▶ Instruction: Put every line of the entries below into a numbered list, skipping blank lines and leaving out the pictures.

▶ Records for processing:
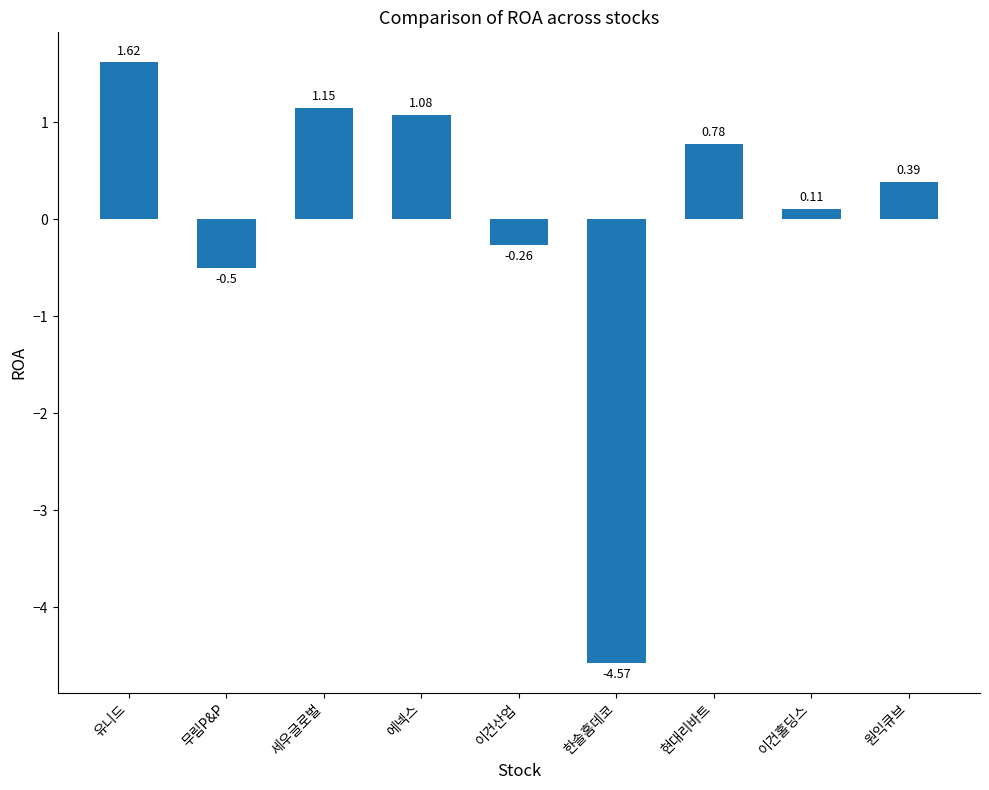

What is the label of the 3rd bar from the right?

현대리바트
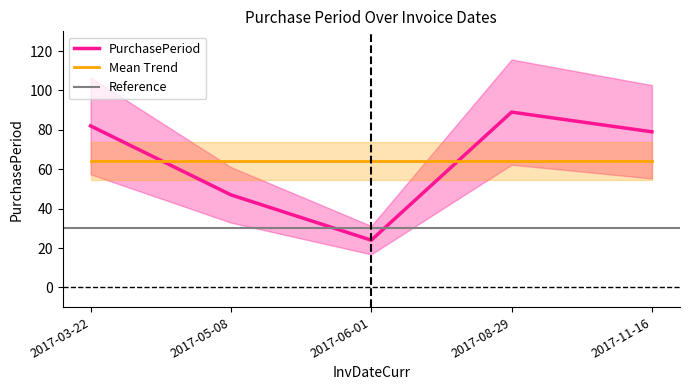

What is the difference between the values at 2017-06-01 and 2017-08-29?

65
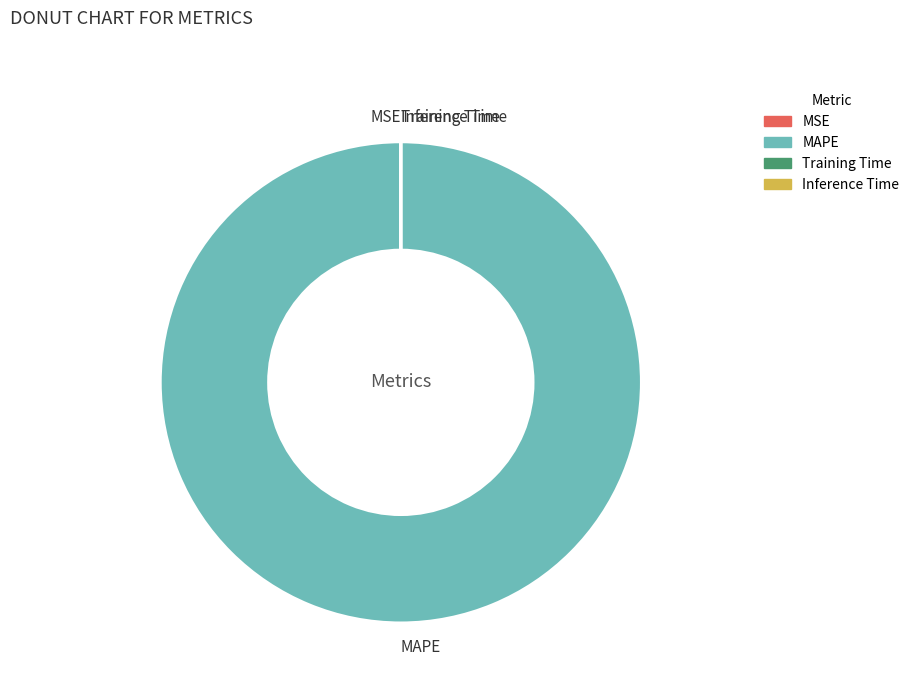

Does MAPE represent more than half of the total?

Yes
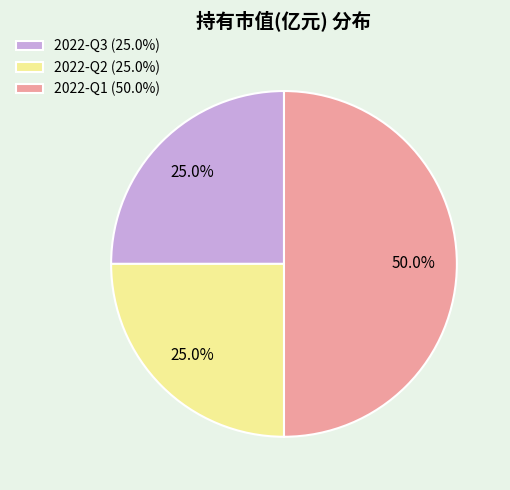

To the nearest percent, what portion does 2022-Q2 represent?

25%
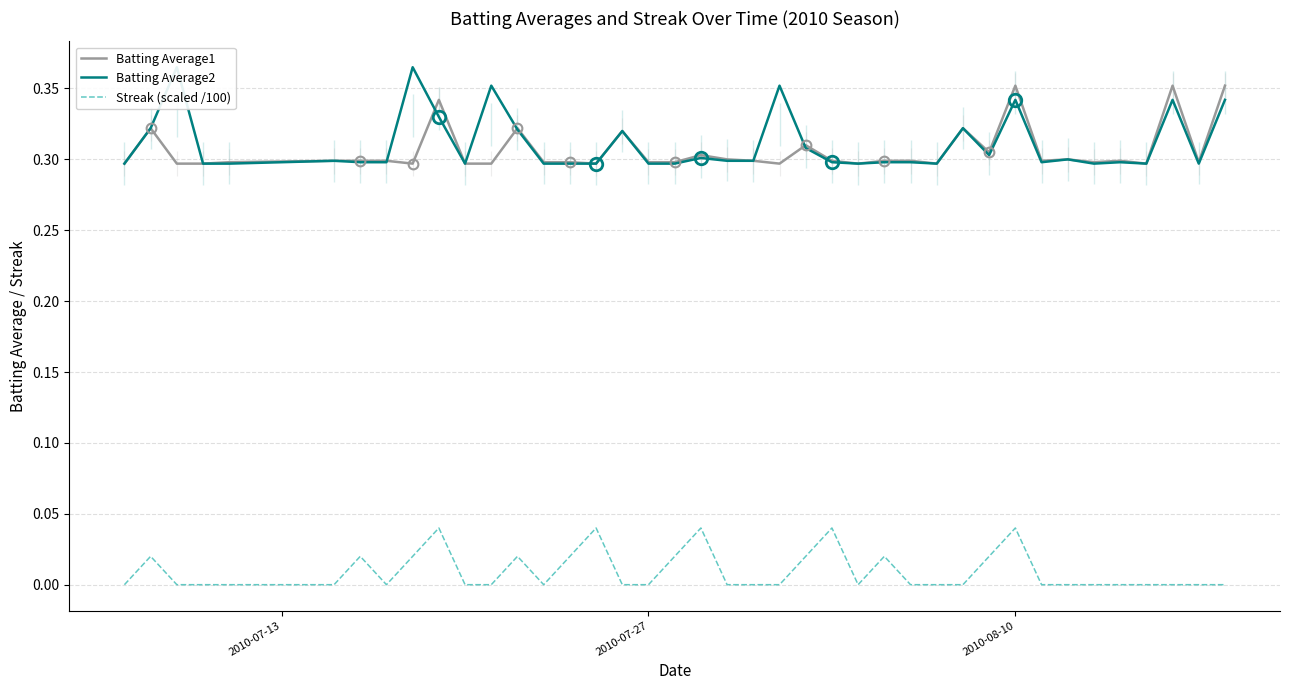

True or false: Batting Average1 and Streak (scaled /100) cross at least once.

False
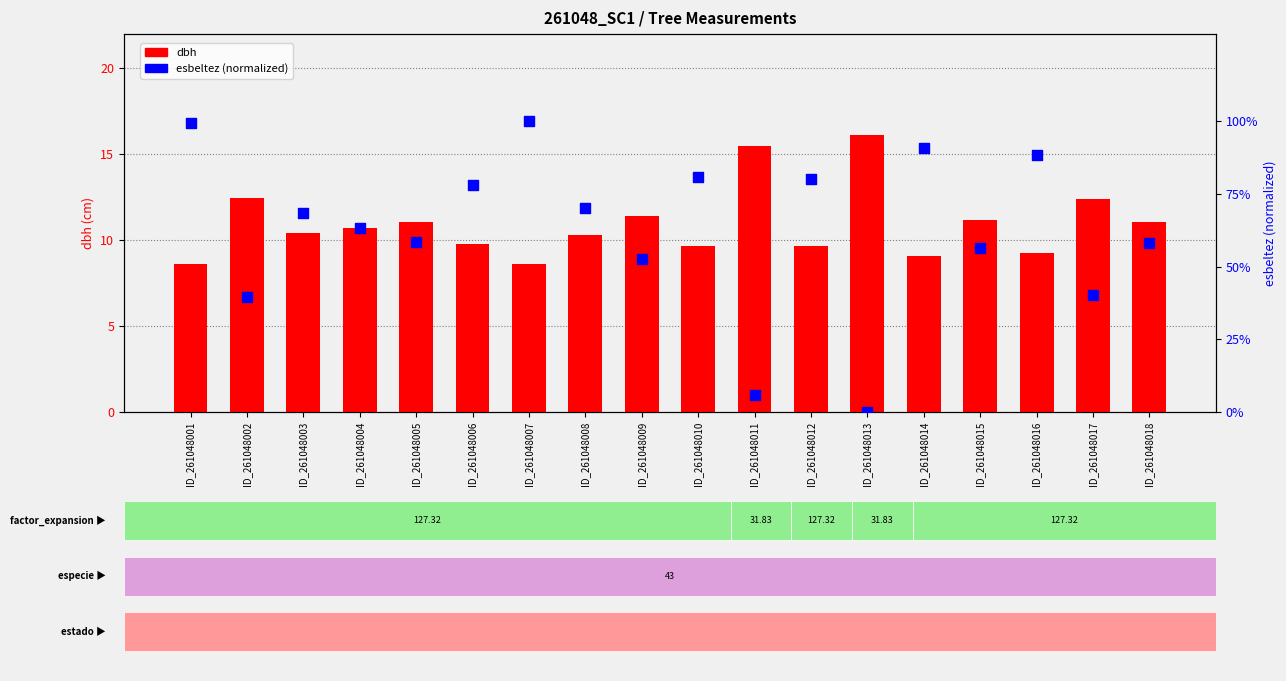

Which series has the widest spread of Y values?

esbeltez (norm)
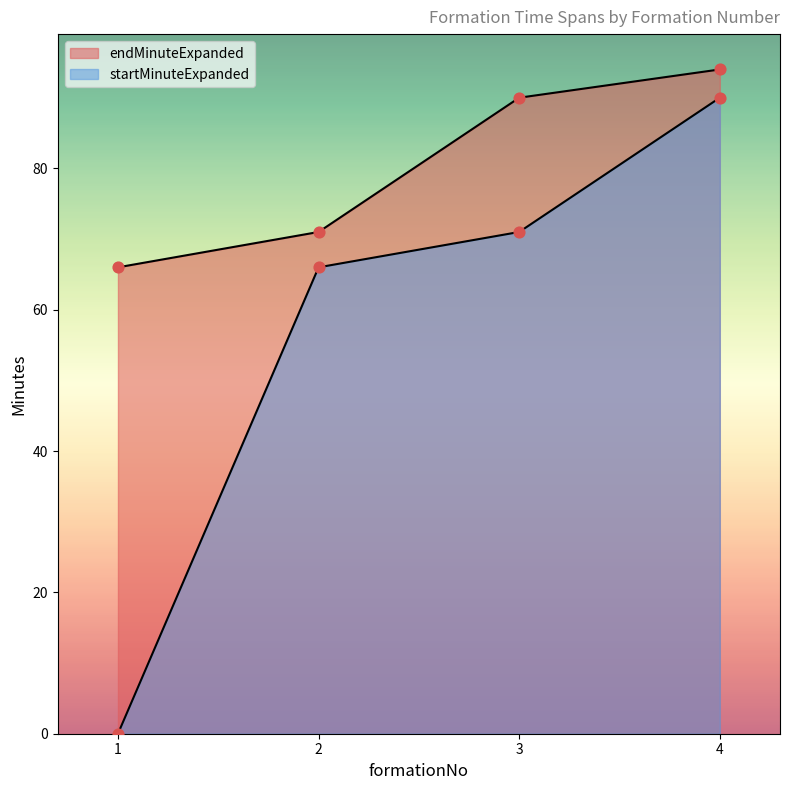

At how many categories does at least one series exceed 51?

4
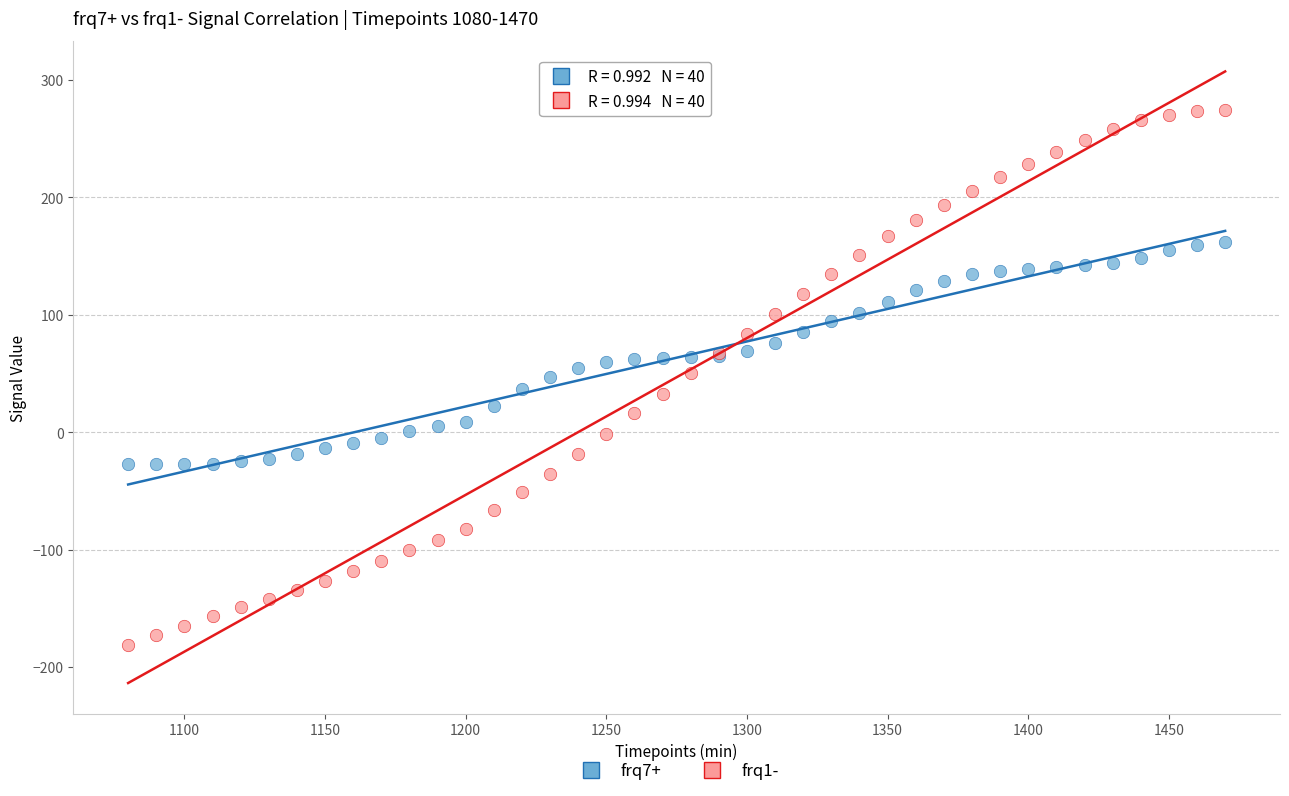

Which series contains the lowest Y value?

frq1-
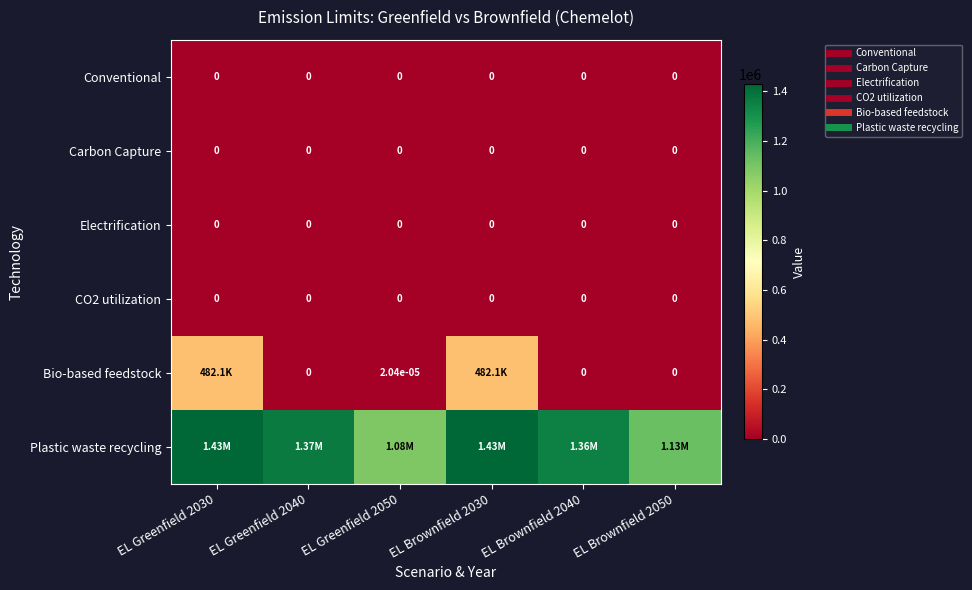

Between EL Greenfield 2030 and EL Greenfield 2050, which series saw the biggest shift?

Bio-based feedstock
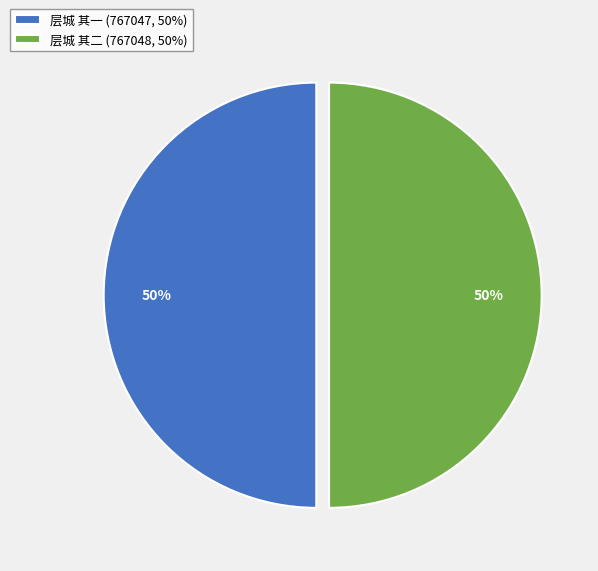

The 层城 其二 slice represents 40% of the pie. True or false?

False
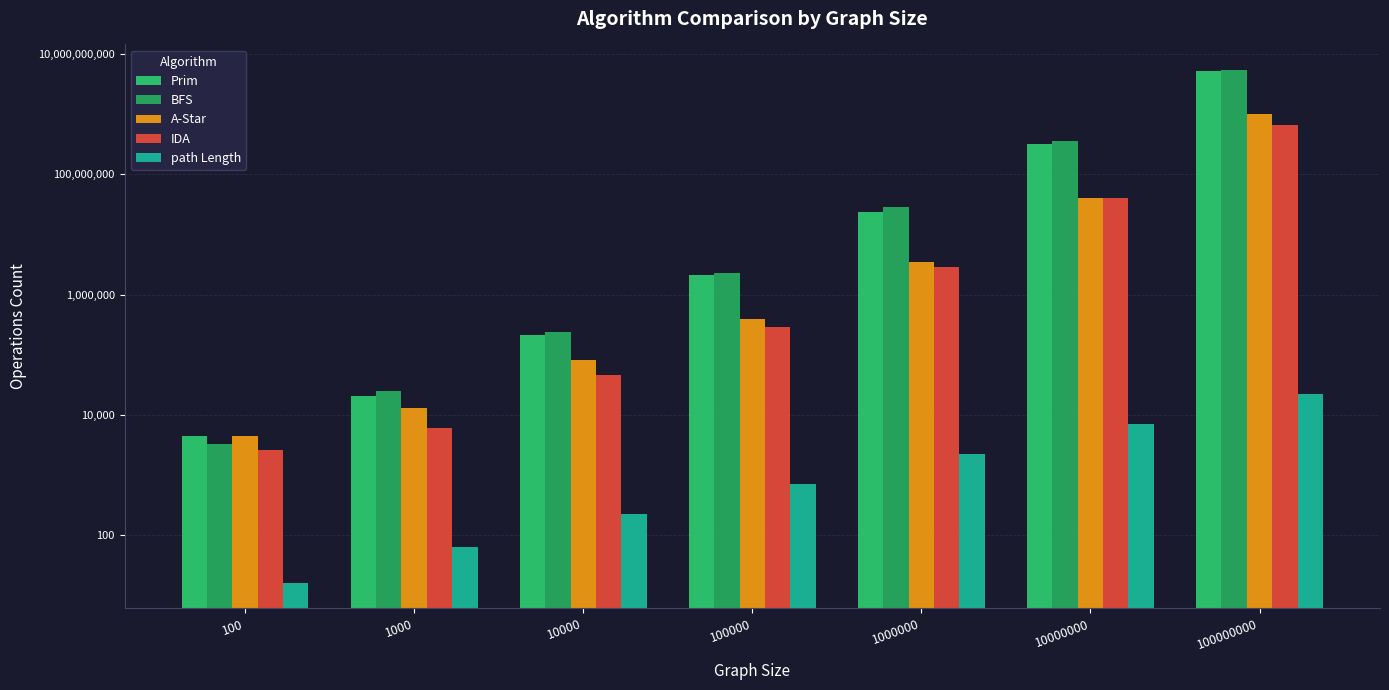

What is the lowest value of the IDA series?

2634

▶ Written response:
1. What is the label of the 3rd bar from the right?
2. 현대리바트
3. What is the difference between the values at 2017-06-01 and 2017-08-29?
4. 65
5. Does MAPE represent more than half of the total?
6. Yes
7. To the nearest percent, what portion does 2022-Q2 represent?
8. 25%
9. True or false: Batting Average1 and Streak (scaled /100) cross at least once.
10. False
11. Which series has the widest spread of Y values?
12. esbeltez (norm)
13. At how many categories does at least one series exceed 51?
14. 4
15. Which series contains the lowest Y value?
16. frq1-
17. Between EL Greenfield 2030 and EL Greenfield 2050, which series saw the biggest shift?
18. Bio-based feedstock
19. The 层城 其二 slice represents 40% of the pie. True or false?
20. False
21. What is the lowest value of the IDA series?
22. 2634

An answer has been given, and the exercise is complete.